Kurland and the three other men ‘profited handsomely’ under the scheme, according to prosecutors.
They allegedly used the money to fuel ‘lavish lifestyles that included flying private jets, taking exotic vacations, buying boats, paying country club dues and even ‘wrapping’ luxury cars.’
Prosecutors say they intercepted calls in which the men can be heard discussing the scheme, attempting to cover their tracks and voicing concern over what might happen if they were caught.
All four men were arrested on Tuesday and are due to be arraigned via a teleconference hearing.

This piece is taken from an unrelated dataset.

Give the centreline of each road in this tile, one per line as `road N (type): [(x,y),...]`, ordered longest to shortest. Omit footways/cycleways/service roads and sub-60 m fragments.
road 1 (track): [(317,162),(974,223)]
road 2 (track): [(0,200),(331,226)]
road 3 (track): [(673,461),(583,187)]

Kurland’s co-conspirators have also been charged with wire fraud, wire fraud conspiracy and money laundering.
The attorney also faces an addition charge of honest services fraud for his role in the scheme, while Russo and Smookler have also been charged with extortionate extension and collection of credit for threatening to kill an individual and his family for failure to repay a usurious loan.
As part of the alleged scheme, Russo and Smookler invested some of the money with jewelry merchant Gregory Altieri and then extended him a $250,000 ‘street loan’.
Conversations recorded during the investigation revealed that Russo and Smookler expected to be repaid over $400,000 for the $250,000 loan and threatened Altieri when they tried to collect it.
Prosecutors say the duo threatened Altieri’s wife and young son.
‘Lottery winners can’t believe their luck when they win millions of dollars, and the men we arrested this morning allegedly used that euphoric feeling to their advantage,’ FBI Assistant Director-in-Charge William Sweeney said.
‘The FBI New York discovered how these victims were persuaded to put large chunks of their cash into investments that benefited the defendants.
‘Rather than try their luck at the lottery, these men resorted to defrauding the victims to get rich, but their gamble didn’t pay off.’